The Chains of Legalism

By Caroline Kraft

Legalism keeps you safe. Then again, so does prison.

Like a convict willingly strolling into a cell, I find myself falling into the trap of legalism time and again. To be honest, legalism is an easy default for a girl who has grown up in the church. Instead of relying on discernment or wisdom, I can simply create a list of rules and vow to never break them. This is the ultimate protection from sin, right?

Of course, this plan has pitfalls too. For one, I inevitably end up breaking my own rules. I also tend to apply my rules to others. I set myself up for failure and judgment in every area of my life…even chocolate!

Anyone who knows me well knows how I feel about chocolate. It isn’t just that I find the taste of chocolate perfectly delightful, but that I have very strong convictions about what kind of chocolate I buy. For years now I have tried to purchase only fair trade chocolate in an attempt to alleviate the demand for cocoa harvested by child slaves in Africa. The only problem with these convictions (besides the fact that I have to go without many of my formerly favorite snacks) is that they tend to make other people uncomfortable. You see, it’s hard for people to believe that I’m not judging them while I watch them feast on Hershey’s bars because they know I’d never eat one myself. The same goes for those with convictions pertaining to eating meat or drinking alcohol.

This issue is addressed in Romans 14 where Paul writes:

“Let not the one who eats despise the one who abstains, and let not the one who abstains pass judgment on the one who eats, for God has welcomed him.”

It’s pretty clear isn’t it? (Read the whole chapter for so much more wisdom on this subject.) There is nothing wrong with personal convictions until they become impersonal. The moment I’ve placed my personal convictions on anyone else, I’ve passed judgment. Legalism directly fosters pride, and pride is the number one cause of spiritual deafness.

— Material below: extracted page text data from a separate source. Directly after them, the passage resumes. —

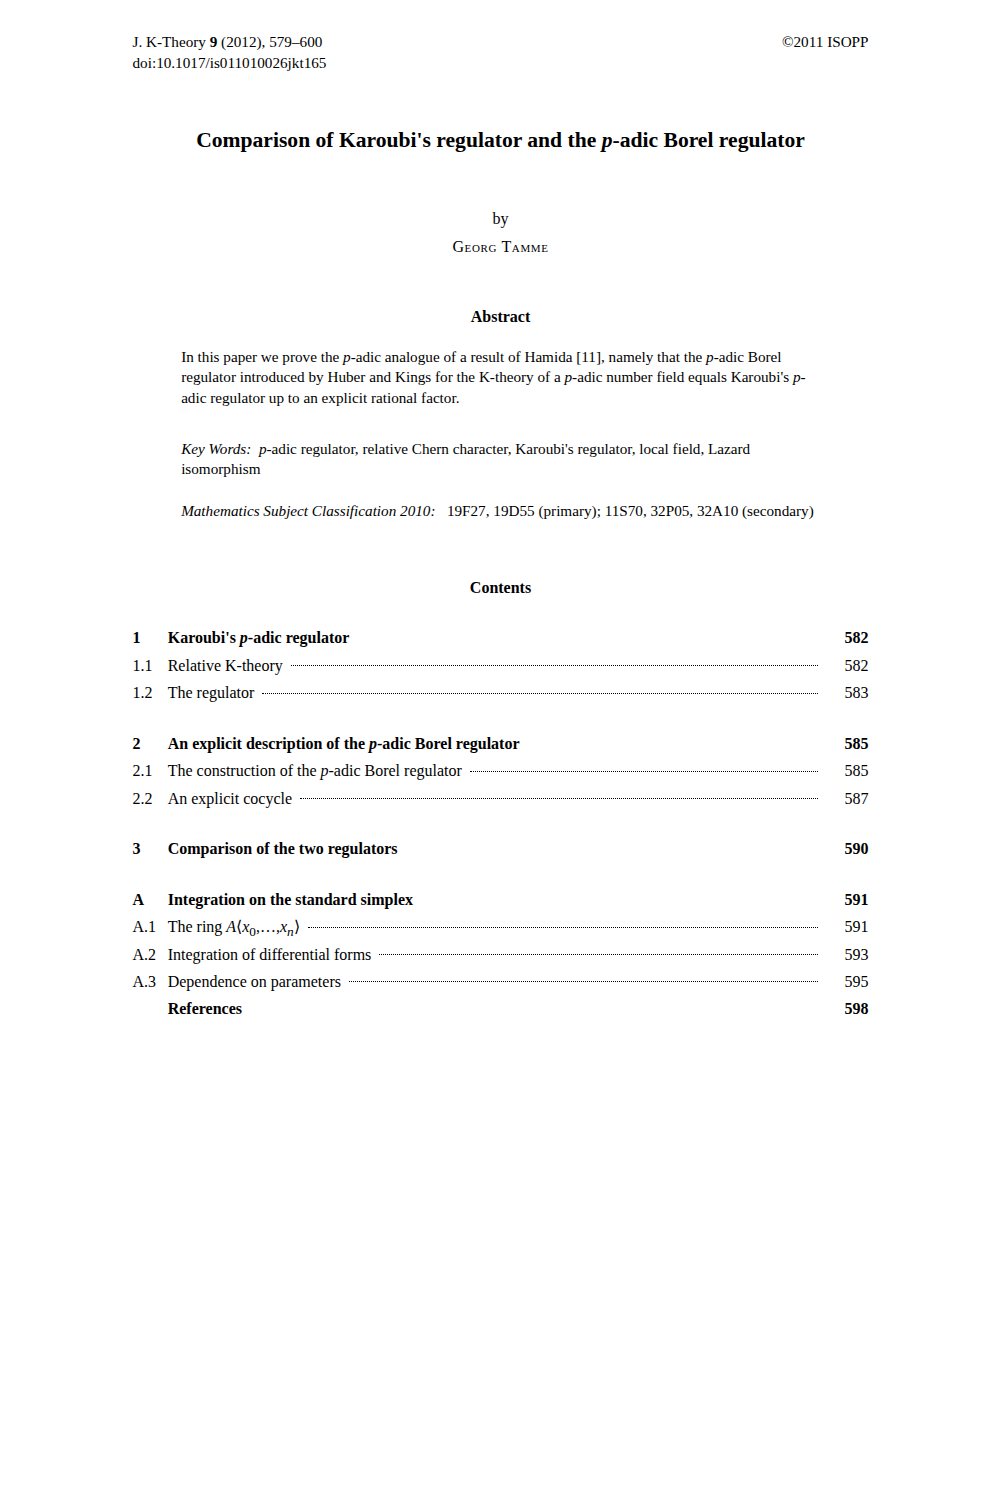J. K-Theory 9 (2012), 579–600
doi:10.1017/is011010026jkt165
©2011 ISOPP
Comparison of Karoubi's regulator and the p-adic Borel regulator
by
Georg Tamme
Abstract
In this paper we prove the p-adic analogue of a result of Hamida [11], namely that the p-adic Borel regulator introduced by Huber and Kings for the K-theory of a p-adic number field equals Karoubi's p-adic regulator up to an explicit rational factor.
Key Words: p-adic regulator, relative Chern character, Karoubi's regulator, local field, Lazard isomorphism
Mathematics Subject Classification 2010: 19F27, 19D55 (primary); 11S70, 32P05, 32A10 (secondary)
Contents
| 1 | Karoubi's p -adic regulator | 582 |
| 1.1 | Relative K-theory | 582 |
| 1.2 | The regulator | 583 |
| 2 | An explicit description of the p -adic Borel regulator | 585 |
| 2.1 | The construction of the p -adic Borel regulator | 585 |
| 2.2 | An explicit cocycle | 587 |
| 3 | Comparison of the two regulators | 590 |
| A | Integration on the standard simplex | 591 |
| A.1 | The ring A ⟨ x 0 ,…, x n ⟩ | 591 |
| A.2 | Integration of differential forms | 593 |
| A.3 | Dependence on parameters | 595 |
| | References | 598 |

We need to remind ourselves often of the fact that the Bible only states so many things in black and white terms. The rest is left to The Spirit. He will convict and lead us individually through wisdom and discernment. Is one blood-bought soul really holier than another? Or have we simply taken our opinions and labeled them as doctrine?

Later in Romans 14, Paul wisely states: “For the kingdom of God is not a matter of eating and drinking but of righteousness and peace and joy in the Holy Spirit.  Whoever thus serves Christ is acceptable to God and approved by men. So then let us pursue what makes for peace and for mutual upbuilding.” (vs. 17-19)

Seek righteousness, but run from the chains of legalism like a slave who’s just been set free! Jesus came that we might have freedom and only a free man can unbind another.